Historic house in New York, United States

Normandy Grange is located along NY 9D north of Garrison, New York, United States. It is a Norman-style house and farm complex built in the early 20th century.

It was intended to be the gatehouse for Evans Dick's nearby Dick's Castle estate, which was never completed. He and his family lived there during construction of the castle, and found they liked it. In 1982 it was listed on the National Register of Historic Places as part of the Hudson Highlands Multiple Resource Area.

==Properties==

The Grange is today on two lots: a four-acre (1.6 ha) parcel with the west-facing gatehouse on Route 9D, and the farm buildings on the back 44 acre. Trees screen most of the front of the gatehouse from the highway. A driveway curves around through an open area past some of the farm buildings, and then uphill. There are five contributing properties.

The gatehouse is a three-story stucco-sided building with a steeply pitched jerkin roof and exposed rafters. It has sixteen steep hipped dormer windows and three shed-roofed porches. The chimneys have arched brick covers on top. Garage and greenhouse wings have been added.

Behind it, to the east, is the barn, built into the slope. It is two stories high, with a similarly steep slate gable roof topped with a cupola and randomly placed hipped dormers. Inside are horse stalls and a hayloft on the upper level and a calf barn on the lower. A one-story stucco-sided slate-covered gable-roofed pigeon and dove roost is attached to the southeast.
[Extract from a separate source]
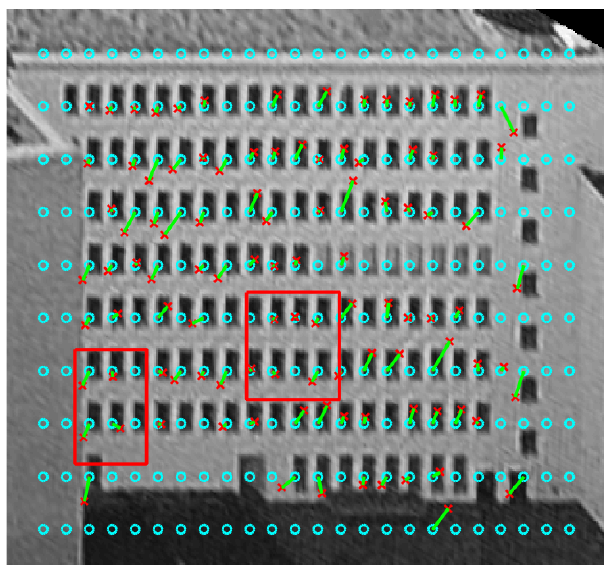
Figure 6: Overview of the facade ’Lindenstraße’. Red crosses: Persistent Scatterers projected into the image. Cyan circles: Final lattice nodes after convergence. Green lines: matching vectors between PS and corresponding lattice nodes. Two areas marked with red rectangles are used for further investigations.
Further to the east, up the hill, is the combined carriage house and servants' quarters. It is an H-shaped one-and-a-half-story stone building. Its gabled roof has a similar treatment as the gatehouse, with exposed rafters and stucco chimneys with arched caps. Next to it is a small building known as the Turkey House. Dick liked to play card games there, but it is not known if turkeys were ever actually raised in it.

==History==

Dick had begun acquiring the property, part of the former Gouverneur estate, as early as 1880 with the intent of building an estate there. He named the support structures for the hilltop castle Normandy Grange, after their Norman architectural style, rarely used in the U.S. During construction, he and his family lived in the Grange houses themselves and found they liked them.

Later the properties were split into the two lots found today. Some additions were made, such as the greenhouse and garage on the gatehouse, and one of the carriage bays in that house was closed off. The property left the Dick family but has remained private residences, with minimal alteration since those modifications.
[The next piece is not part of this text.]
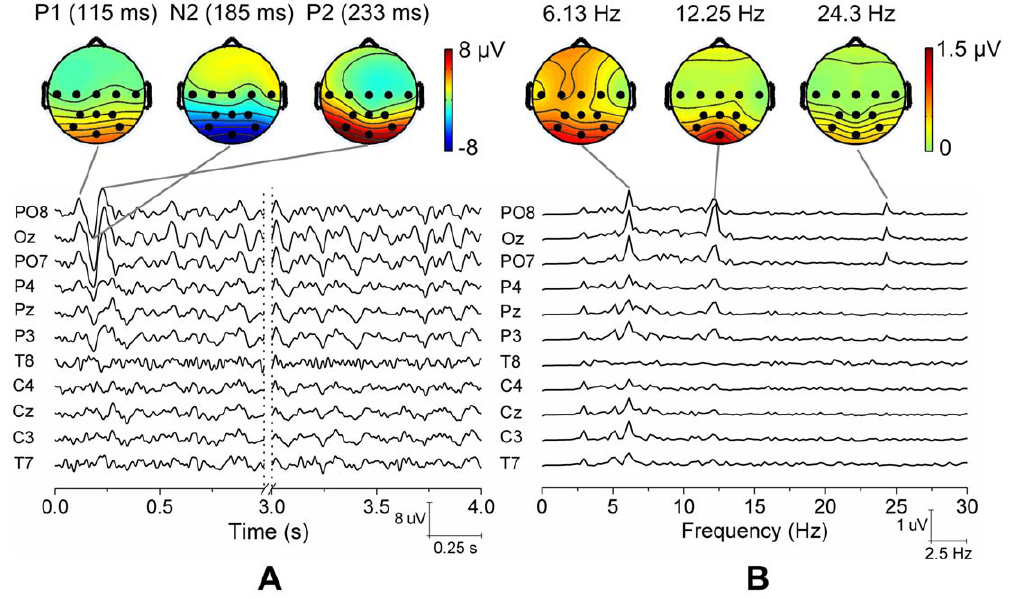
Figure 3. Time series and Topographies from eleven-channel mean SSMVEPs of subject S1. (A) Time series of the mean SSMVEPs. Topographic distributions exhibited symmetrical activations of the transient P1, N2 and P2 components. (B) Spectral topographies of three predominant frequency components of the mean SSMVEPs. The most activation area was also symmetrically located on PO7, Oz and PO8 sites.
In 1993 the pictured "gatehouse" and contiguous property was purchased by S.T.B. Jablonski, a New York City S.E.C. registered investment advisor; from Mr. and Mrs. Donald Trost, through McCaffrey Realty of Cold Spring, N.Y. In 1994, it was discovered that the residence had been infested for decades with a substantial colonization of bats; which had not been disclosed and intentionally hidden by the sellers and their real estate agents, in order to accomplish sale of the property. In 1996 Jablonski filed suit against the sellers and their agents, for rescission of the purchase. Although terms of the settlement cannot be disclosed, the property was transferred in 2005 to the ownership of the wife of the attorney who represented the real estate agents. Prior to this lawsuit, New York had been a
caveat emptor (buyer beware) state with respect to real estate transactions. The lawsuit "Jablonski versus Trost, McCaffrey, Piermarini
et al", has resulted in significant changes protecting buyers from fraudulent concealment by sellers and their agents.